-- Opening Marker --

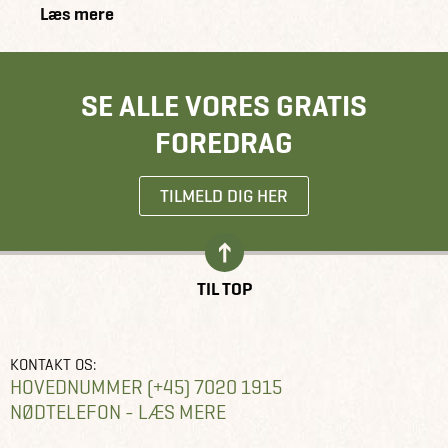
Læs mere
SE ALLE VORES GRATIS
FOREDRAG
TILMELD DIG HER
TIL TOP
KONTAKT OS:
HOVEDNUMMER (+45) 7020 1915
NØDTELEFON - LÆS MERE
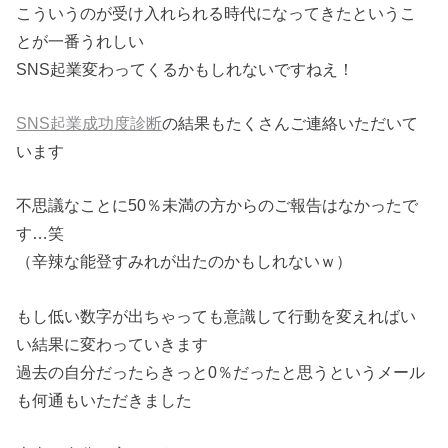
こういうのが受け入れられる時代になってきたというこ
とが一番うれしい
SNS起業変わってくるかもしれないですねえ！
SNS起業成功度診断
の結果もたくさんご連絡いただいて
います
不思議なことに50％未満の方からのご報告はなかったで
す…笑
（辛辣な能登すみれが出たのかもしれないｗ）
もし低い数字が出ちゃっても意識して行動を変えればい
い結果に変わっていきます
過去の自分だったらきっと0％だったと思うというメール
も何通もいただきました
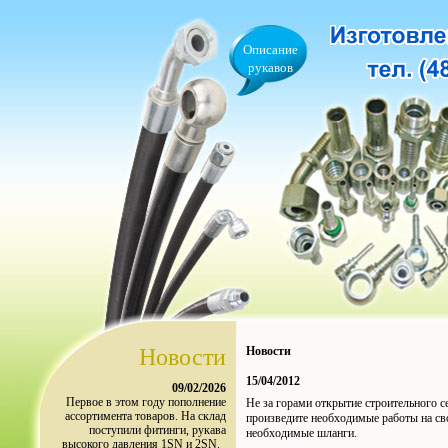
Описание
рукавов
Новости
Новости
15/04/2012
09/02/2026
Первое в этом году пополнение
Не за горами открытие строительного с
ассортимента товаров. На склад
произведите необходимые работы на сво
поступили фитинги, рукава
необходимые шланги.
высокого давления 1SN и 2SN.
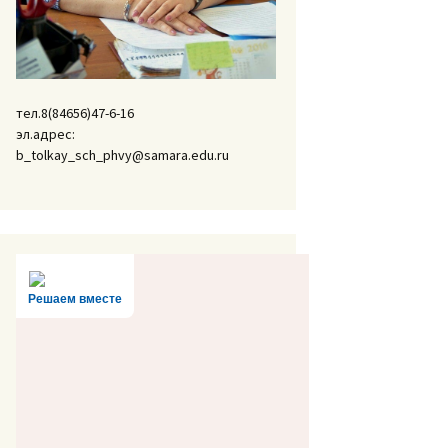
тел.8(84656)47-6-16
эл.адрес:
b_tolkay_sch_phvy@samara.edu.ru
Решаем вместе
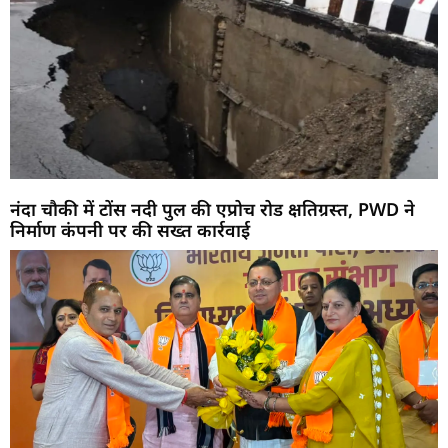
नंदा चौकी में टोंस नदी पुल की एप्रोच रोड क्षतिग्रस्त, PWD ने
निर्माण कंपनी पर की सख्त कार्रवाई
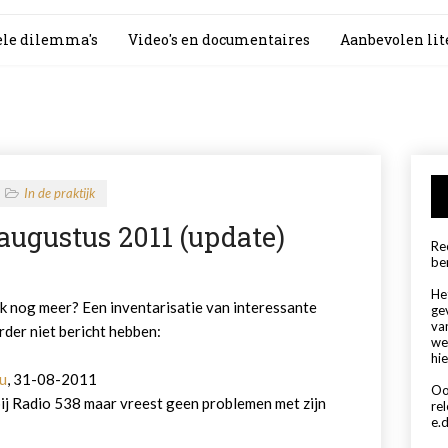
le dilemma's
Video's en documentaires
Aanbevolen lit
In de praktijk
 augustus 2011 (update)
Rec
be
Het
k nog meer? Een inventarisatie van interessante
ge
va
der niet bericht hebben:
we
hie
u
, 31-08-2011
Oo
bij Radio 538 maar vreest geen problemen met zijn
re
e.d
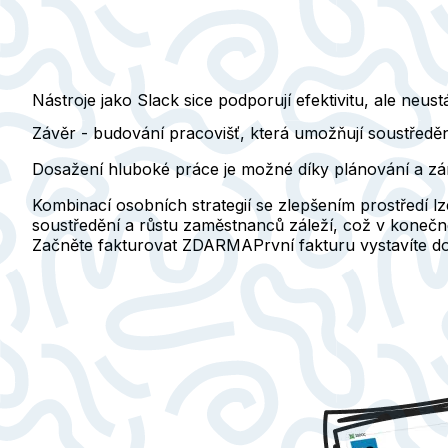
Nástroje jako Slack sice podporují efektivitu, ale neu
Závěr - budování pracovišť, která umožňují soustředě
Dosažení hluboké práce je možné díky plánování a zá
Kombinací osobních strategií se zlepšením prostředí lz
soustředění a růstu zaměstnanců záleží, což v koneč
Začněte fakturovat ZDARMA
První fakturu vystavíte 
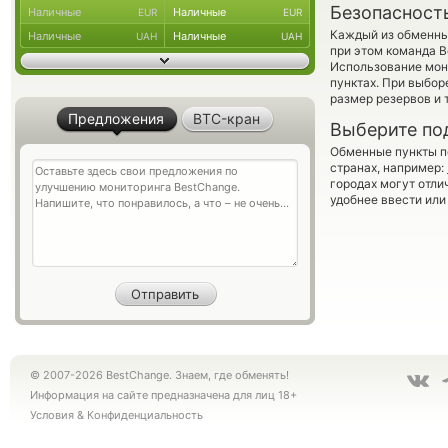
Безопасност
Наличные
Наличные
EUR
EUR
Каждый из обменны
Наличные
Наличные
UAH
UAH
при этом команда 
Использование мон
пунктах. При выбор
размер резервов и 
Предложения
BTC-кран
Выберите по
Обменные пункты по
странах, например:
городах могут отли
удобнее ввести или
© 2007-2026 BestChange. Знаем, где обменять!
Информация на сайте предназначена для лиц 18+
Условия
&
Конфиденциальность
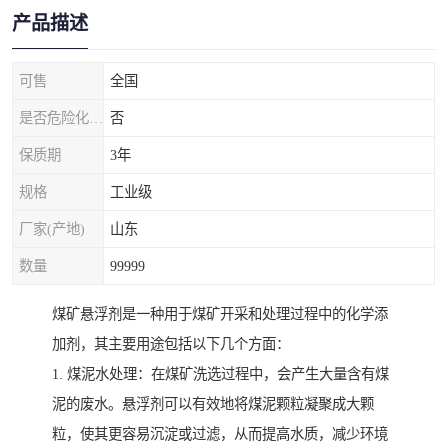
产品描述
可售
全国
是否危险化学品
否
保质期
3年
规格
工业级
厂家(产地)
山东
数量
99999
煤矿悬浮剂是一种用于煤矿开采和处理过程中的化学添
加剂，其主要用途包括以下几个方面：
1. 煤泥水处理：在煤矿洗选过程中，会产生大量含有煤
泥的废水。悬浮剂可以有效地将煤泥颗粒凝聚成大颗
粒，使其更容易沉淀或过滤，从而提高水质，减少环境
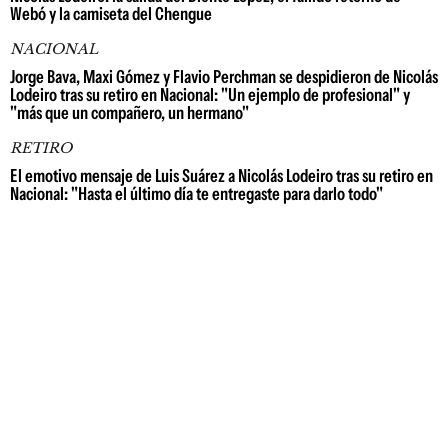
Webó y la camiseta del Chengue
NACIONAL
Jorge Bava, Maxi Gómez y Flavio Perchman se despidieron de Nicolás
Lodeiro tras su retiro en Nacional: "Un ejemplo de profesional" y
"más que un compañero, un hermano"
RETIRO
El emotivo mensaje de Luis Suárez a Nicolás Lodeiro tras su retiro en
Nacional: "Hasta el último día te entregaste para darlo todo"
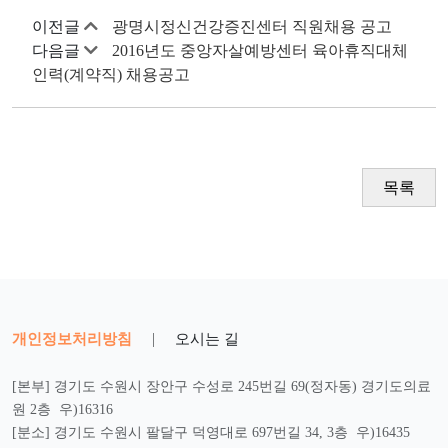
이전글
광명시정신건강증진센터 직원채용 공고
다음글
2016년도 중앙자살예방센터 육아휴직대체
인력(계약직) 채용공고
목록
개인정보처리방침
|
오시는 길
[본부] 경기도 수원시 장안구 수성로 245번길 69(정자동) 경기도의료
원 2층 우)16316
[분소] 경기도 수원시 팔달구 덕영대로 697번길 34, 3층 우)16435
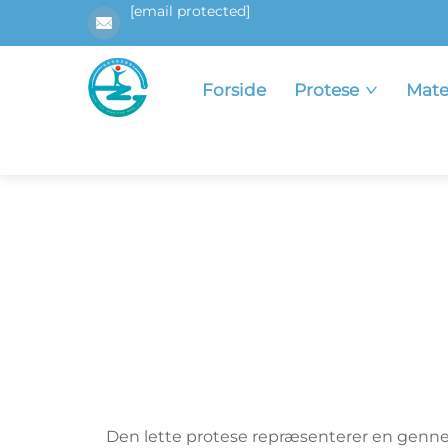
[email protected]
Forside
Protese
Mate
Den lette protese repræsenterer en gennem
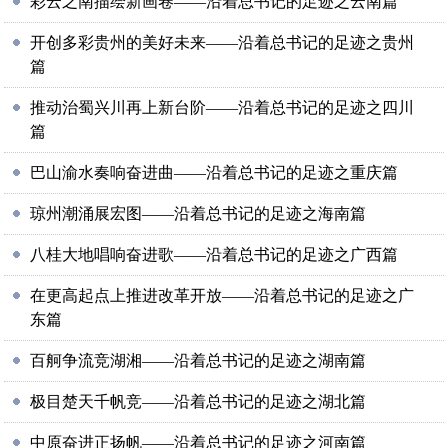
彩云之南描绘新画卷——沿着总书记的足迹之云南篇
开创多彩贵州的美好未来——沿着总书记的足迹之贵州
篇
推动治蜀兴川再上新台阶——沿着总书记的足迹之四川
篇
巴山渝水奏响奋进曲——沿着总书记的足迹之重庆篇
琼州潮涌展宏图——沿着总书记的足迹之海南篇
八桂大地唱响奋进歌——沿着总书记的足迹之广西篇
在更高起点上推进改革开放——沿着总书记的足迹之广
东篇
百舸争流竞湖湘——沿着总书记的足迹之湖南篇
极目楚天千帆竞——沿着总书记的足迹之湖北篇
中原奋进正扬帆——沿着总书记的足迹之河南篇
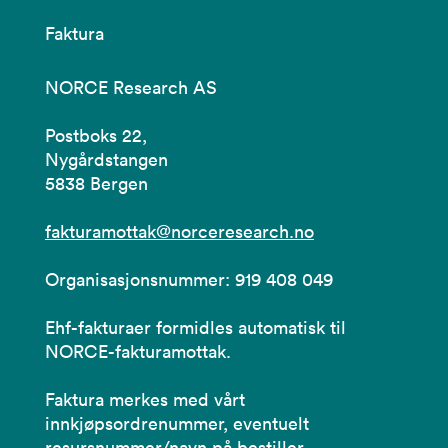
Faktura
NORCE Research AS
Postboks 22,
Nygårdstangen
5838 Bergen
fakturamottak@norceresearch.no
Organisasjonsnummer: 919 408 049
Ehf-fakturaer formidles automatisk til
NORCE-fakturamottak.
Faktura merkes med vårt
innkjøpsordrenummer, eventuelt
resursnummer/navn på bestiller.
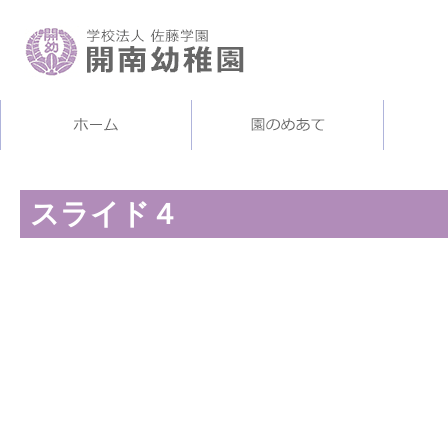
スライド４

-- Closing Marker --

Please filter the entries for the word "Lodeiro" and copy the lines that have it.

§ **OUTPUT FOR THIS EXERCISE**:
Lodeiro tras su retiro en Nacional: "Un ejemplo de profesional" y
El emotivo mensaje de Luis Suárez a Nicolás Lodeiro tras su retiro en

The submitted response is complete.